Collected data
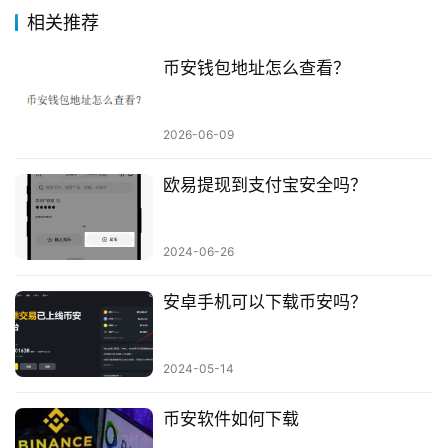
相关推荐
币安钱包地址怎么查看？
2026-06-09
欧易提现到支付宝安全吗？
2024-06-26
安卓手机可以下载币安吗？
2024-05-14
币安软件如何下载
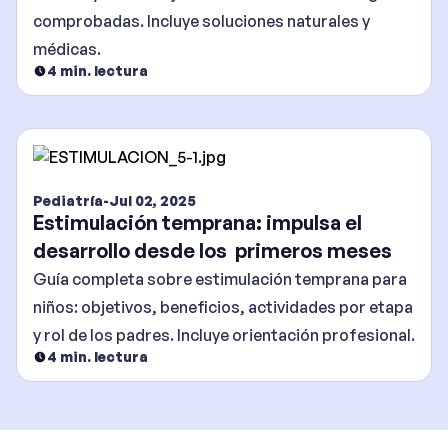
comprobadas. Incluye soluciones naturales y
médicas.
4
min. lectura
Pediatría
-
Jul 02, 2025
Estimulación temprana: impulsa el
desarrollo desde los primeros meses
Guía completa sobre estimulación temprana para
niños: objetivos, beneficios, actividades por etapa
y rol de los padres. Incluye orientación profesional.
4
min. lectura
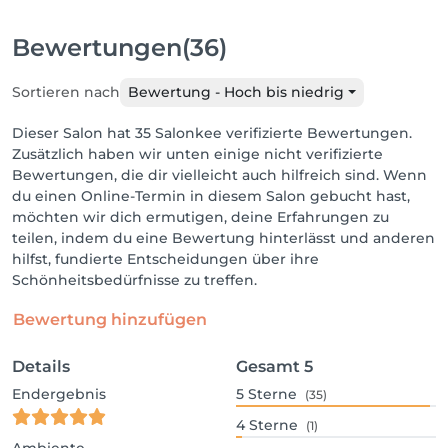
Bewertungen
(36)
Sortieren nach
Bewertung - Hoch bis niedrig
Dieser Salon hat 35 Salonkee verifizierte Bewertungen.
Zusätzlich haben wir unten einige nicht verifizierte
Bewertungen, die dir vielleicht auch hilfreich sind. Wenn
du einen Online-Termin in diesem Salon gebucht hast,
möchten wir dich ermutigen, deine Erfahrungen zu
teilen, indem du eine Bewertung hinterlässt und anderen
hilfst, fundierte Entscheidungen über ihre
Schönheitsbedürfnisse zu treffen.
Bewertung hinzufügen
Details
Gesamt
5
Endergebnis
5
Sterne
(35)
4
Sterne
(1)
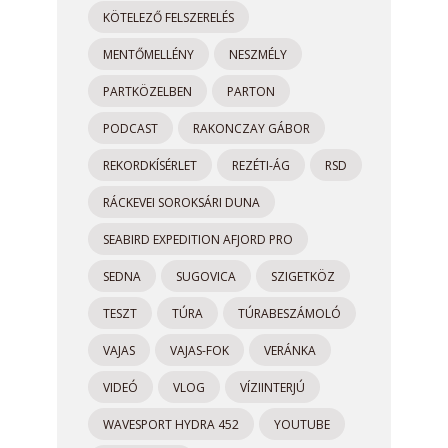
KÖTELEZŐ FELSZERELÉS
MENTŐMELLÉNY
NESZMÉLY
PARTKÖZELBEN
PARTON
PODCAST
RAKONCZAY GÁBOR
REKORDKÍSÉRLET
REZÉTI-ÁG
RSD
RÁCKEVEI SOROKSÁRI DUNA
SEABIRD EXPEDITION AFJORD PRO
SEDNA
SUGOVICA
SZIGETKÖZ
TESZT
TÚRA
TÚRABESZÁMOLÓ
VAJAS
VAJAS-FOK
VERÁNKA
VIDEÓ
VLOG
VÍZIINTERJÚ
WAVESPORT HYDRA 452
YOUTUBE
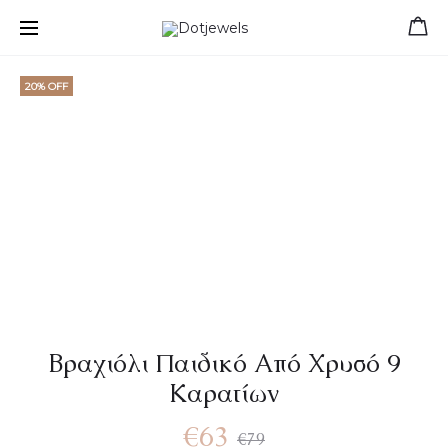
Free shipping for orders over 39 €
20% OFF
Βραχιόλι Παιδικό Από Χρυσό 9
Καρατίων
€
63
€
79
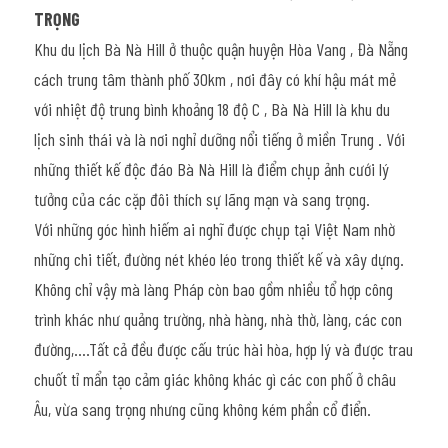
TRỌNG
Khu du lịch Bà Nà Hill ở thuộc quận huyện Hòa Vang , Đà Nẵng 
cách trung tâm thành phố 30km , nơi đây có khí hậu mát mẻ 
với nhiệt độ trung bình khoảng 18 độ C , Bà Nà Hill là khu du 
lịch sinh thái và là nơi nghỉ dưỡng nổi tiếng ở miền Trung . Với 
những thiết kế độc đáo Bà Nà Hill là điểm chụp ảnh cưới lý 
tưởng của các cặp đôi thích sự lãng mạn và sang trọng.
Với những góc hình hiếm ai nghĩ được chụp tại Việt Nam nhờ 
những chi tiết, đường nét khéo léo trong thiết kế và xây dựng. 
Không chỉ vậy mà làng Pháp còn bao gồm nhiều tổ hợp công 
trình khác như quảng trường, nhà hàng, nhà thờ, làng, các con 
đường,….Tất cả đều được cấu trúc hài hòa, hợp lý và được trau 
chuốt tỉ mẩn tạo cảm giác không khác gì các con phố ở châu 
Âu, vừa sang trọng nhưng cũng không kém phần cổ điển.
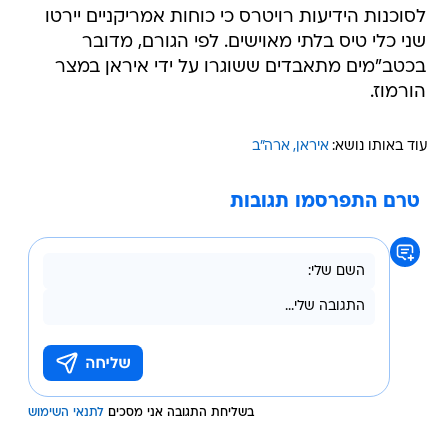
לסוכנות הידיעות רויטרס כי כוחות אמריקניים יירטו
שני כלי טיס בלתי מאוישים. לפי הגורם, מדובר
בכטב"מים מתאבדים ששוגרו על ידי איראן במצר
הורמוז.
עוד באותו נושא:
איראן
ארה"ב
טרם התפרסמו תגובות
בשליחת התגובה אני מסכים
לתנאי השימוש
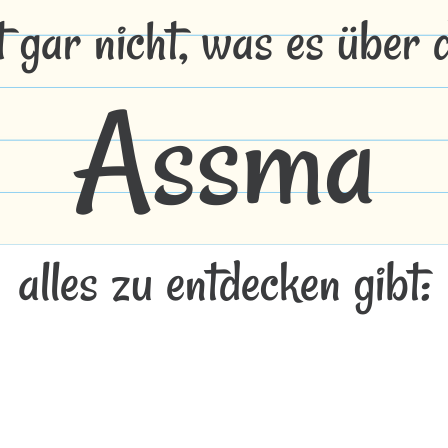
t gar nicht, was es über
Assma
alles zu entdecken gibt:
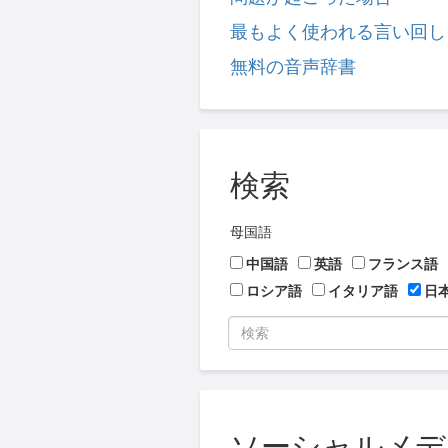
最もよく使われる言い回し
無料の音声辞書
検索
母国語
中国語
英語
フランス語
ロシア語
イタリア語
日
ソーシャルメディア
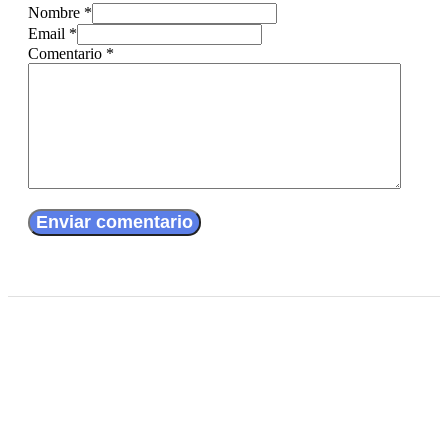
Nombre *
Email *
Comentario
*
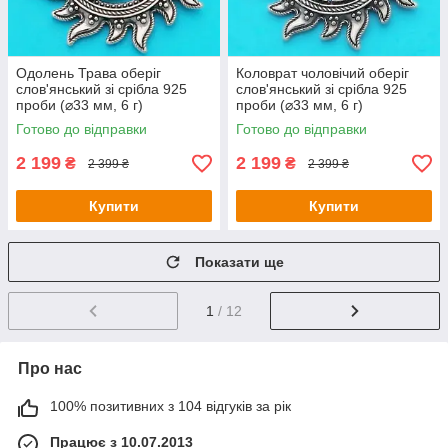
Одолень Трава оберіг
Коловрат чоловічий оберіг
слов'янський зі срібла 925
слов'янський зі срібла 925
проби (⌀33 мм, 6 г)
проби (⌀33 мм, 6 г)
Готово до відправки
Готово до відправки
2 199
2 199
₴
₴
2 399 ₴
2 399 ₴
Купити
Купити
Показати ще
1
/ 12
Про нас
100% позитивних з 104 відгуків за рік
Працює з 10.07.2013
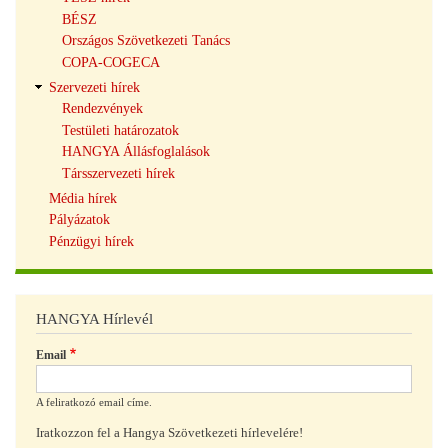
BÉSZ
Országos Szövetkezeti Tanács
COPA-COGECA
Szervezeti hírek
Rendezvények
Testületi határozatok
HANGYA Állásfoglalások
Társszervezeti hírek
Média hírek
Pályázatok
Pénzügyi hírek
HANGYA Hírlevél
Email
A feliratkozó email címe.
Iratkozzon fel a Hangya Szövetkezeti hírlevelére!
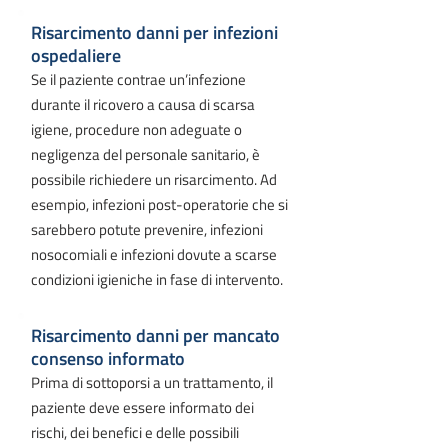
Risarcimento danni per infezioni
ospedaliere
Se il paziente contrae un’infezione
durante il ricovero a causa di scarsa
igiene, procedure non adeguate o
negligenza del personale sanitario, è
possibile richiedere un risarcimento. Ad
esempio, infezioni post-operatorie che si
sarebbero potute prevenire, infezioni
nosocomiali e infezioni dovute a scarse
condizioni igieniche in fase di intervento.
Risarcimento danni per mancato
consenso informato
Prima di sottoporsi a un trattamento, il
paziente deve essere informato dei
rischi, dei benefici e delle possibili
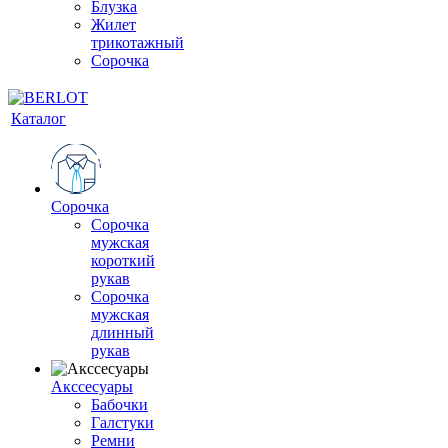
Блузка
Жилет
трикотажный
Сорочка
Каталог
Сорочка
Сорочка
мужская
короткий
рукав
Сорочка
мужская
длинный
рукав
Акссесуары
Бабочки
Галстуки
Ремни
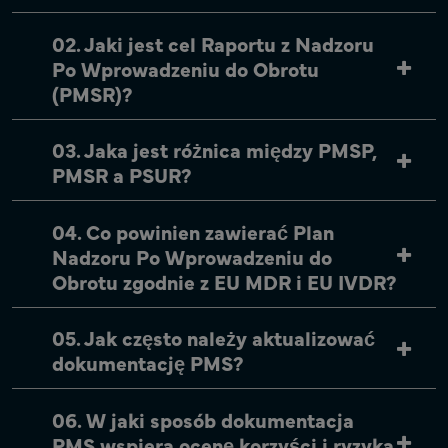
02. Jaki jest cel Raportu z Nadzoru
Po Wprowadzeniu do Obrotu
(PMSR)?
03. Jaka jest różnica między PMSP,
PMSR a PSUR?
04. Co powinien zawierać Plan
Nadzoru Po Wprowadzeniu do
Obrotu zgodnie z EU MDR i EU IVDR?
05. Jak często należy aktualizować
dokumentację PMS?
06. W jaki sposób dokumentacja
PMS wspiera ocenę korzyści i ryzyka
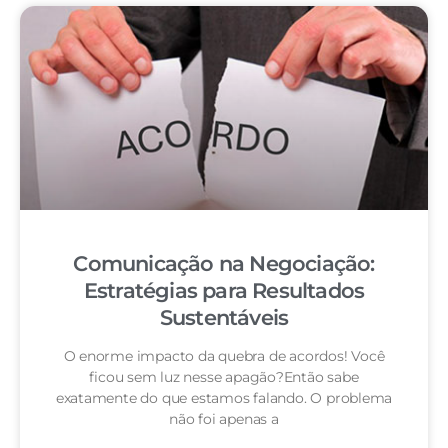
Comunicação na Negociação:
Estratégias para Resultados
Sustentáveis
O enorme impacto da quebra de acordos! Você
ficou sem luz nesse apagão?Então sabe
exatamente do que estamos falando. O problema
não foi apenas a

**Instructions to follow**
Check every line of the data above for the string "lịch", and copy those that have it.

**Exercise output**
Khu du lịch Bà Nà Hill ở thuộc quận huyện Hòa Vang , Đà Nẵng 
lịch sinh thái và là nơi nghỉ dưỡng nổi tiếng ở miền Trung . Với 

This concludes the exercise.